[Performance] Remaining dispatch-path optimizations from poursoul/a2a3-sched-opt

## Context

PR #989 landed the **batched publish** optimization (one `wmb()` per claim) from `poursoul/simpler:a2a3-sched-opt`. That commit originally bundled **six** dispatch-path optimizations; only one shipped in #989 (plus the cross-task gating + cross-thread stagger fix added during merge). The other **five remain unmerged** on `poursoul/a2a3-sched-opt`:

| # | Item | Status |
|---|---|---|
| 1 | Batched publish (one wmb per claim) | ✅ shipped in #989 (commit `98849e81`) |
| 2 | SPMD arg sharing (AICore burst-copy from template) | ❌ not shipped |
| 3 | `PTO2DispatchPayload` re-layout (control block first, args[] at tail) | ❌ not shipped |
| 4 | One-time context-pointer init (handshake-time) | ❌ not shipped |
| 5 | AICPU prefetch (`__builtin_prefetch` payload + slab) | ❌ not shipped |
| 6 | `fast_sys_cnt` (inline `mrs cntvct_el0`) | ❌ not shipped |

Original branch: `poursoul/simpler:a2a3-sched-opt`, commit `40944786`.

This issue tracks the remaining five so they don't get lost. Each item below has its gain source, scope, and the rebase constraint from upstream changes since the original branch base (`fecf7c97`).

---

## #2 SPMD arg sharing

**What**: AICPU writes the task's tensor pointers + scalars once into a per-task `dispatch_args_template` (in GM) at submit time. Each `build_payload` then only writes `task_args` (GM pointer) + `arg_count` into the per-core dispatch payload. AICore burst-copies `args[0..arg_count)` from the shared template into its per-core `args[]` before invoking the kernel.

**Gain source**:
- AICPU `build_payload` inner loops (`for tensor_count` + `for scalar_count`) eliminated.
- For SPMD with `block_num=B` and `N+M=K` total args: AICPU stores drop from `B × K × 8B` to `K × 8B` (one-time) + `B × 2 words` (per-dispatch).
- Eliminates per-block RFO misses on the args[] cache lines (each block previously dirtied them).

**Cost**: AICore pays one extra GM burst-load per dispatch to fetch the shared template into local args[].

**Estimated gain**: Hundreds of ns to ~µs per SPMD task with many args. Zero gain on `block_num=1` tasks.

**Most relevant workload**: decode_layer-style — many tensor pointers per kernel (KV-cache slots, projections) over many SPMD blocks.

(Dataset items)
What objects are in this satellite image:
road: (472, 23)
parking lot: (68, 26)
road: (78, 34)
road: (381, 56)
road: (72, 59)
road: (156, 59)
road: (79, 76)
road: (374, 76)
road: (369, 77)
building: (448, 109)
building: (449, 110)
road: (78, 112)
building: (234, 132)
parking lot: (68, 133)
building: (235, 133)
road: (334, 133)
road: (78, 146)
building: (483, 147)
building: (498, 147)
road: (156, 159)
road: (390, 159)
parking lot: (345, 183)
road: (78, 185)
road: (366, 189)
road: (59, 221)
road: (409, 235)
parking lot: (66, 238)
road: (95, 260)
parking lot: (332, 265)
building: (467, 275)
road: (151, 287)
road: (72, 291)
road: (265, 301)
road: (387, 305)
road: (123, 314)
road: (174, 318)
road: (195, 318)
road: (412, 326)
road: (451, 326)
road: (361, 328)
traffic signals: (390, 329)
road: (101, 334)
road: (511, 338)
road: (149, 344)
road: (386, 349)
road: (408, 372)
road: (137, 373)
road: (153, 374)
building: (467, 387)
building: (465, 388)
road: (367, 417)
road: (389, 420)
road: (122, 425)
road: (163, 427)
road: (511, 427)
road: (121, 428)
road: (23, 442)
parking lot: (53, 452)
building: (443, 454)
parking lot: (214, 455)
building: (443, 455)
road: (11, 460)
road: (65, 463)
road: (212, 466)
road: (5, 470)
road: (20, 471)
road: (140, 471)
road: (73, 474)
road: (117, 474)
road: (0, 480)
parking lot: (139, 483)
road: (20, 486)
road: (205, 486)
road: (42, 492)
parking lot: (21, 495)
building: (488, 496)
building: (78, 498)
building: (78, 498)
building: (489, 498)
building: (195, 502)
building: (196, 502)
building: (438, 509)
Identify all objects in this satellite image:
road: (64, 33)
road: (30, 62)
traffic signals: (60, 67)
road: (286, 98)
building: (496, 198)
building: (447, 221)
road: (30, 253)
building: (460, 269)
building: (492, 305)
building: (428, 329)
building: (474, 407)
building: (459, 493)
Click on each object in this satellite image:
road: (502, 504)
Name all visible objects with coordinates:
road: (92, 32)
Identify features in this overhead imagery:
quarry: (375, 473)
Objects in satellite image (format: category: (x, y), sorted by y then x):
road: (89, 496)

* **What to do**
1. List every optimization that the status table in the issue marks as not shipped.
2. Echo the object point listings rows word for word, starting at the first row and ending at the line that contains "road: (409, 235)".
The issue and the rows have no connection to each other.

* **Results of the tasks**
1.
- SPMD arg sharing (AICore burst-copy from template)
- `PTO2DispatchPayload` re-layout (control block first, args[] at tail)
- One-time context-pointer init (handshake-time)
- AICPU prefetch (`__builtin_prefetch` payload + slab)
- `fast_sys_cnt` (inline `mrs cntvct_el0`)

2.
What objects are in this satellite image:
road: (472, 23)
parking lot: (68, 26)
road: (78, 34)
road: (381, 56)
road: (72, 59)
road: (156, 59)
road: (79, 76)
road: (374, 76)
road: (369, 77)
building: (448, 109)
building: (449, 110)
road: (78, 112)
building: (234, 132)
parking lot: (68, 133)
building: (235, 133)
road: (334, 133)
road: (78, 146)
building: (483, 147)
building: (498, 147)
road: (156, 159)
road: (390, 159)
parking lot: (345, 183)
road: (78, 185)
road: (366, 189)
road: (59, 221)
road: (409, 235)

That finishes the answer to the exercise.